Il Vaticano e la Confindustria giocano a frammentare una rappresentanza politica unitaria della laicità e del mondo del lavoro.

di Andrea Ermano

Giunti al punto in cui siamo, l’ultima cosa di cui si sentiva l’esigenza era il deflagrare delle contraddizioni interne al PD. Contraddizioni che vengono da lontano. Grosse, crasse, evidenti. Ma meglio sarebbe se non esplodessero adesso.

E invece è proprio ciò che si è temuto con la ridiscesa in campo di Veltroni. Lui nega di avere detto al suo partito che ci vuole “un papa straniero”, con buona pace delle primarie e degli statuti secondo cui il leader è Bersani in quanto segretario nazionale emerso da un vasta consultazione.

Veltroni ha raccolto stavolta una ben scarsa degnazione. Gli hanno voltato le spalle persino la “sua” direttrice dell’Unità, Concita de Gregorio, e il vecchio mentore, Reichlin, che – “sorpreso, preoccupato, allibito” – ha stigmatizzato “la vanità e l'inconcludenza… delle polemiche che lacerano la sinistra”.

Autorevoli osservatori vedono in questa frattura un sintomo terminale della crisi che attanaglia il maggior partito d’opposizione. Ognun capisce che, se il centro-sinistra non riprendesse quota ora che l’astro di Berlusconi tramonta, il PD potrebbe sfarinarsi, completamente. La destra coglierebbe un’insperata vittoria nella prospettiva (probabile sebbene non immediata) di elezioni anticipate.

Qui si nasconde un’insidia più grande per il popolo di sinistra, popolo molto paziente che, dopo tre lustri di nuovo che avanza, rischia ora di risvegliarsi in uno scenario nel quale le destre potrebbero varcare il Rubicone della maggioranza qualificata puntando dritte sulla Costituzione della Repubblica.

L’insidia non nasce dalla possibilità (già di per sé inquietante) che alla prossima tornata elettorale Berlusconi (o chi per lui) raccolga un’altra volta consensi maggiori a quelli del PD e quindi (grazie al “porcellum”) si aggiudichi la dotazione del 55% dei seggi “per la governabilità”.

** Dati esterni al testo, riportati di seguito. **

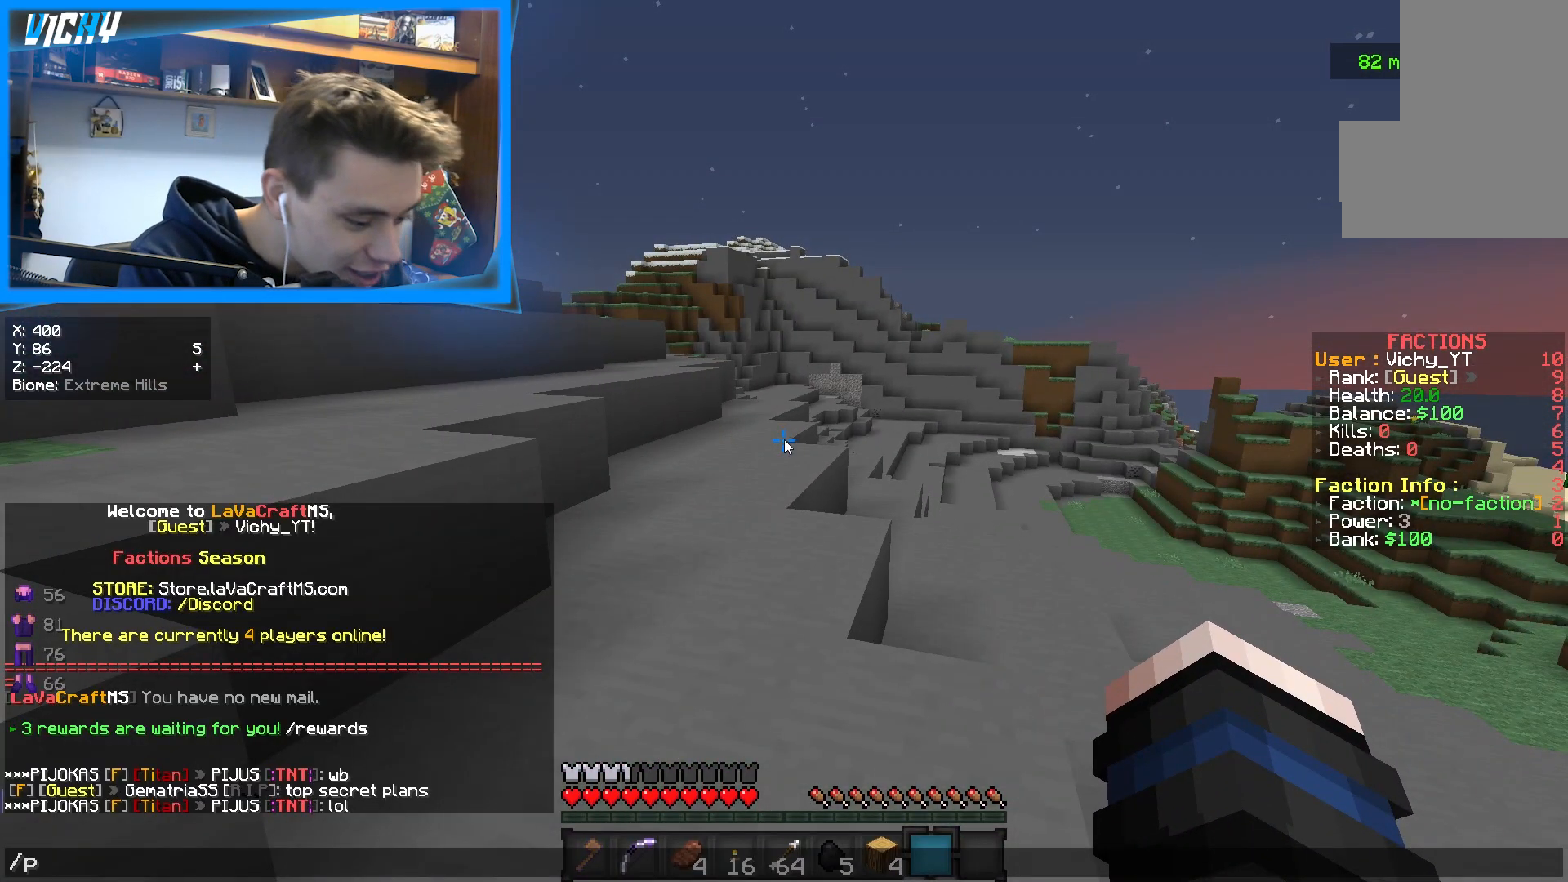
{"keys": [], "mouse": [], "events": []}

Non è questa l' insidia più grande. Il rischio vero è che, insieme al predetto 55% dei seggi, la destra possa disporre di uno zoccolo aggiuntivo intorno al 10%, nel torbido gioco delle parti che già vediamo profilarsi tra Lega Nord e Partito del Sud. Se la destra, nelle sue ambigue articolazioni, riuscisse ad attestarsi sulla soglia dei due terzi dei seggi parlamentari, le si spalancherebbe la possibilità di stravolgere la Costituzione.

Il gruppo dirigente del PCI-PDS-DS-PD porta su di sé gravi responsabilità per questa situazione politica incresciosa. Che cosa può fare per rimediare? Anzitutto dovrebbe abbandonare la pazza pazza idea di dare sintesi al tradizionalismo cattolico, al mercatismo capitalista e alle aspirazioni del movimento operaio dentro al partito unico dell’eccezione italiana. Una sintesi politica di questo genere può realizzarsi in una coalizione di partiti secondo il ritmo delle stagioni politiche, degli accordi di governo o di legislatura. Ma non è mai avvenuta dentro a un unico partito, e men che meno in un partito di sinistra.

Fatta ovvia astrazione dalla questione ambientale, che è trasversale, pare che un partito di sinistra possa (e quindi debba) portare a sintesi due interessi: il laborismo sociale e la laicità dello Stato. Il luogo di questa sintesi storicamente s’identifica con il socialismo democratico europeo.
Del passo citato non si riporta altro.